We also know with varying certainty, based on local folklore and also archaeological diggings, that Ram’s father also ruled over this very kingdom, and that Ram was born in his ancestral village of Ram Dheri, now renamed Rehman Dheri in Dera Ismail Khan. These are events from the year 2,500 BC when the Harappan civilisation was at its peak. That Lava was born in Lahore and Kusha in Kasur is, therefore, a fact not difficult to fathom, let alone accept as most probable. Within the Lahore Fort the temple of Lava exists as it has for centuries. Even by traditional Hindu standards this is proof enough. What was shocking was that a well-known Indian priest has the people convinced that his astrological calculation has Ram walking earth 18 million years ago. Ironically, the species homo sapiens were not around then.

Now what about Ayodhya where Hindu mythology claims Ram was born? Researchers, Indians all of them, claim that it was not even in existence then, hence it being the village of the king is just not possible. The first mention of Ayodhya was by a French traveller in the 18th century, after the Nawab of Awadh, Sa’adat Khan, built the oldest standing temple Hanumangarhi in 1729 AD. For this, and other ‘factual’ reasons, the famous Indian historian R.S. Sharma states that Ayodhya as a place of pilgrimage is “very recent”. He quoted chapter 85 of the Vishnu Smriti as listing 52 places of pilgrimage allowed to Hindus and Ayodhya is not even in this list.

A book written much later in 1574 AD by the famous Tulsi Das - the ‘Ramcharitmanas - though written in Ayodhya does not mention it as a place of any significance in the Hindu religion. It was, without doubt, identified in Buddhist texts as ‘Saketa’, a river stopping point. India’s most renowned historian Romila Thapar states that the Chinese Buddhist pilgrim Xuanzang used Ayodhya as a river site where he stopped. Ayodhya has no other mention in any sacred text.

But serious research in India has reached the ‘interesting’ conclusion that Ram, the so-called 7th avatar of Veshnu, was born at Ram Dheri (now called Rehman Dheri) in Dera Ismail Khan in Pakistan.

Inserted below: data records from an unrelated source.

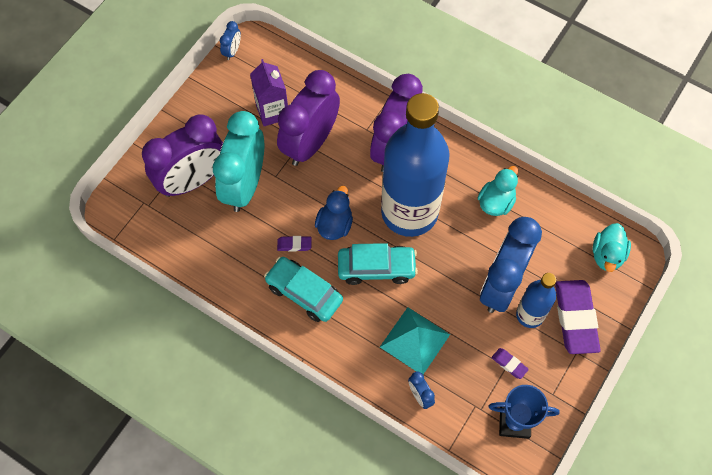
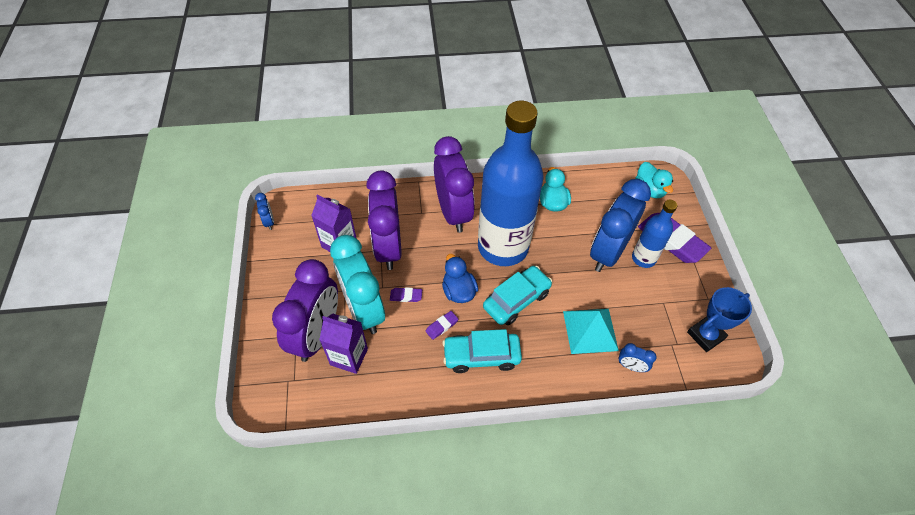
camera: 40 degrees left, 10 degrees down
blue clock [480,217,542,313] -> blue clock turned 45 degrees clockwise [590,179,651,272]
purple eraser [492,348,529,379] -> purple eraser moved to [390,287,422,302]
none -> purple carton [319,314,368,374]

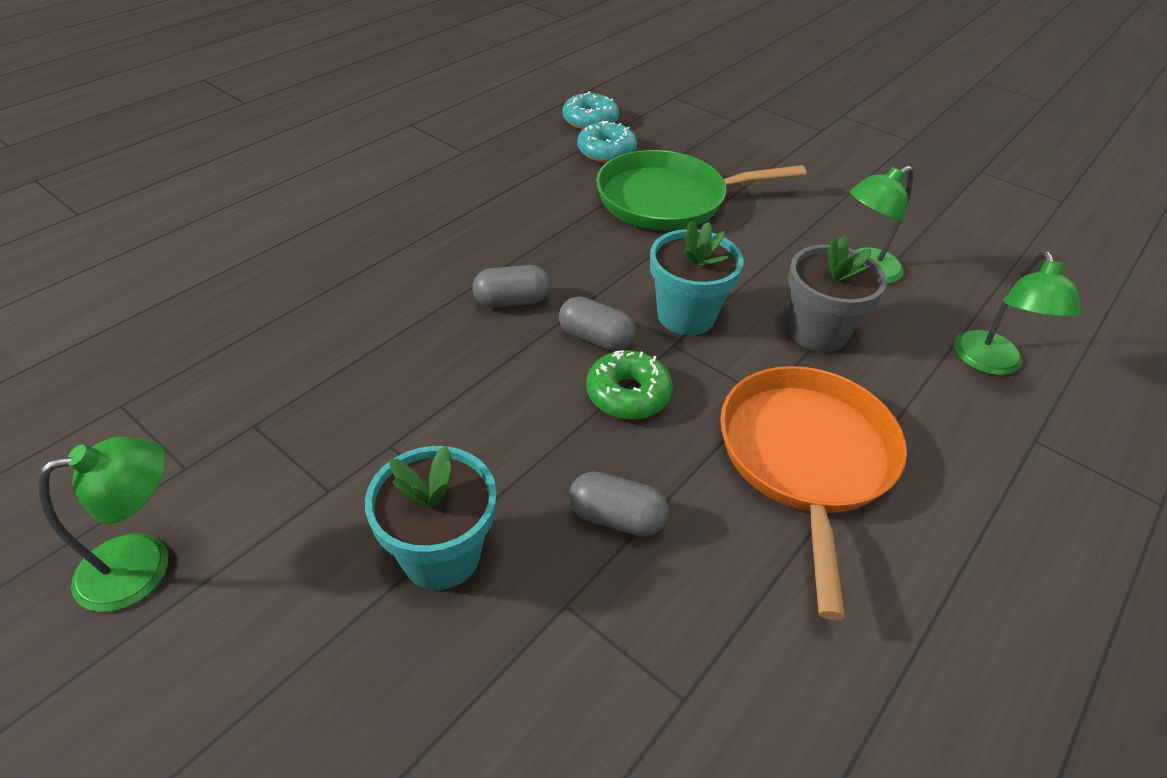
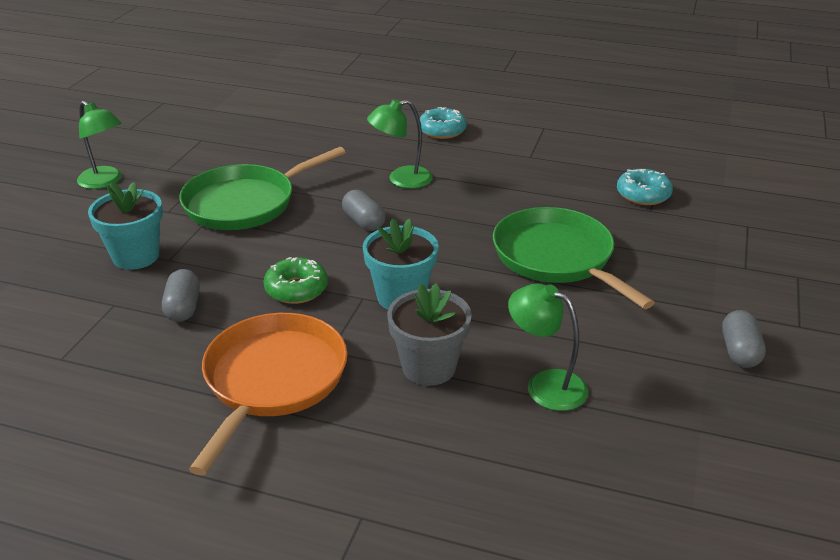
camera: 70 degrees right, 10 degrees down
grey capsule [559,296,635,351] -> grey capsule moved to [722,310,766,368]
turquoise donut [577,121,637,163] -> turquoise donut moved to [419,107,467,139]
orange pan [720,366,907,620] -> orange pan turned 60 degrees counterclockwise [189,313,347,475]
green lamp [954,251,1081,375] -> green lamp moved to [367,99,433,189]
none -> green pan [179,147,346,230]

We know that Ram’s two sons, namely Lava was born in Lahore and Kusha in Kasur and the cities were named after them. A growing number of serious scholars within India have concluded that the belief that Ram was from Ayodhya is ‘faith-driven’ myth.

Ram Dheri (now called Rahman Dheri) is a pre-Harappan archaeological discovery in D.I. Khan. It is a world heritage site. Carbon dating places it at least 6,000 years old. As any archaeologist worth his salt will tell you, no site in the entire Gangetic region is older. It is accepted archaeological knowledge that the Ganges civilisation followed the demise of the Harappa Age. Just for the record the lower Indus city of Mehrgarh has been carbon dated at 14,500 years, making it the oldest planned city in the world.

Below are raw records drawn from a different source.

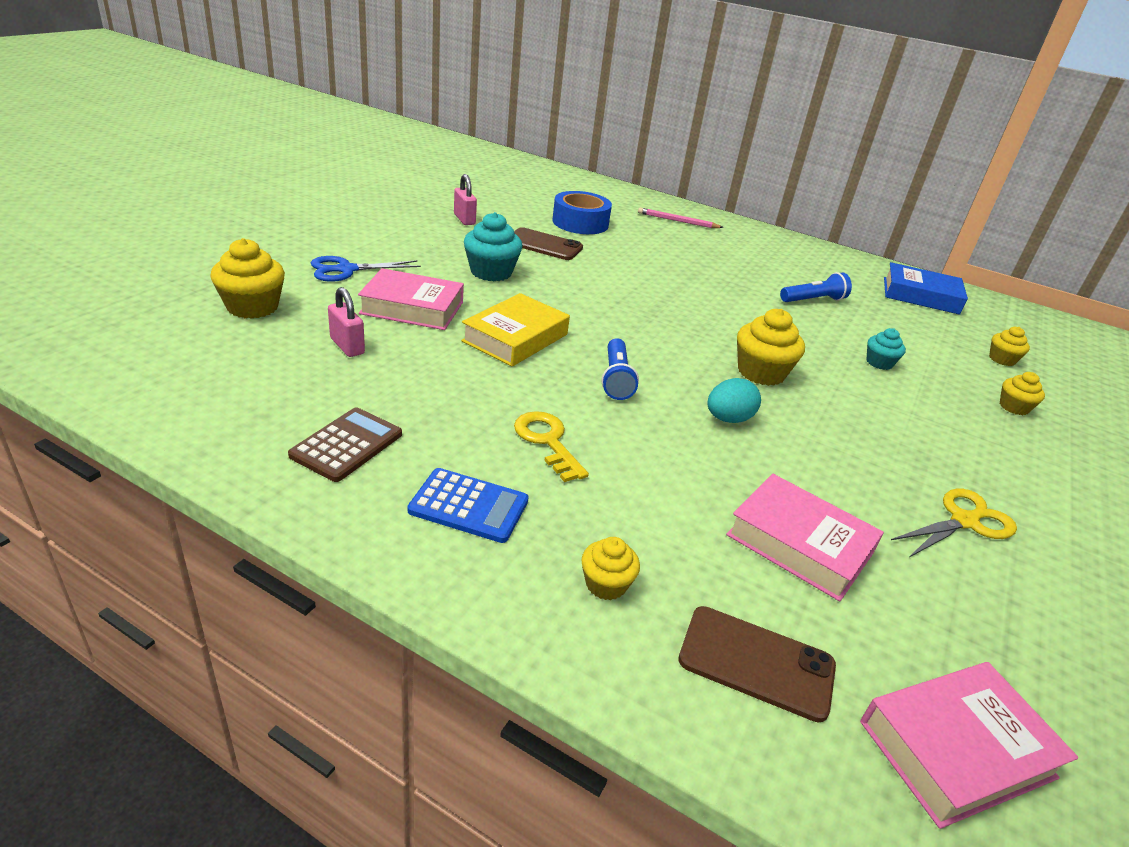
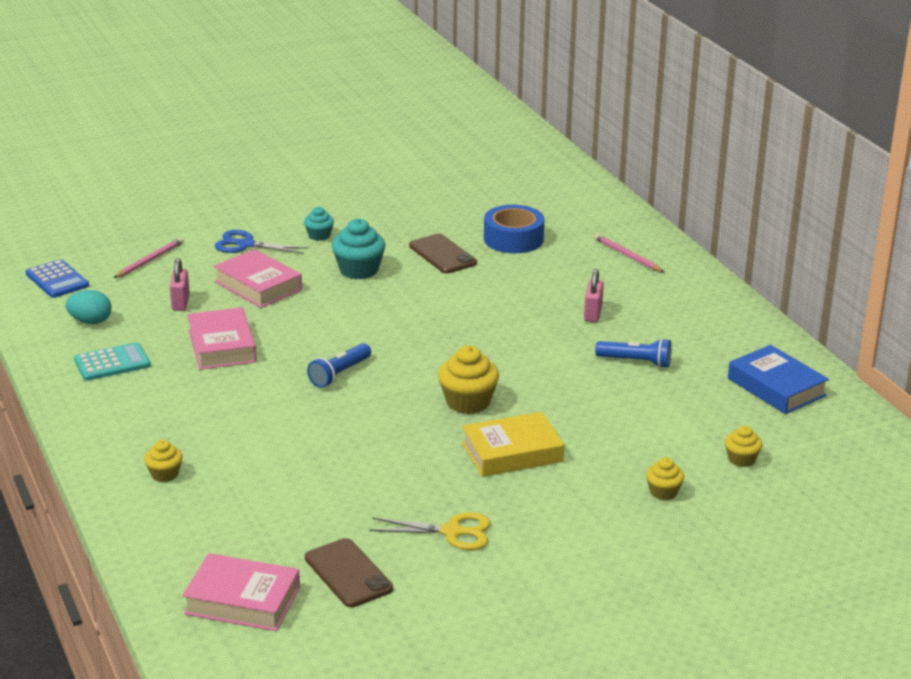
camera: 40 degrees right, 5 degrees down
yellow cupcake [210,238,285,319] -> pink pencil [114,238,184,278]
brown calculator [288,407,402,482] -> turquoise calculator [74,342,151,381]
blue calculator [407,468,529,543] -> blue calculator moved to [25,259,89,298]
pink padlock [454,174,477,225] -> pink padlock moved to [584,269,604,322]
yellow book [461,293,570,367] -> yellow book moved to [462,412,564,477]
yellow key [514,411,589,482] -> none
brown phone [678,606,836,722] -> brown phone moved to [305,538,393,607]
turquoise egg [707,378,761,423] -> turquoise egg moved to [66,290,112,324]
pink book [726,474,884,601] -> pink book moved to [187,307,257,370]
turquoise cupcake [866,328,906,370] -> turquoise cupcake moved to [304,207,334,241]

Ram Dehri has evidence of different periods which include the period from 3300-2850 BC, then from 2850-2500 BC, and lastly, 2500-1900 BC. Ram’s birth can safely be said to have been in the last period slot. This is in the middle of the mature Indus phase, henceforth Ram Dheri as a city was abandoned, and with time became a ‘dheri’, a mound, just as Harappa and Mohenjo Daro were.

While researching for this piece I went over the research notes of the D.I. Khan archaeological dig, and the name Ram Dheri is what was told by local people to the archaeological team. My instinct was to ring up a researcher friend from the area and he, ironically, was from a nearby village. “In our youth our elders always told us that their villages were once all owned by Raja Ram thousands of years ago”, he said. “It was typical local gossip which all of us lapped up and pass on now to our children”. No wonder the name has stuck.

But my interest for this piece is in Lahore, and in Prince Lava and his temple that forms the basis of the name of my city. For me the history of Lahore stretches to a period much before our ‘moon-faced’ prince with blue eyes was born here. Such a description suits a D.I. Khan man not a middle of India person. On the mound that is today the Lahore Fort an amazing past is there to be explored, excavated and researched. Faith, fiction and myths are best left alone. Let Pakistanis reclaim their true heritage and enjoy a shared and happy past with our neighbours. Maybe only then will we be at peace with ourselves.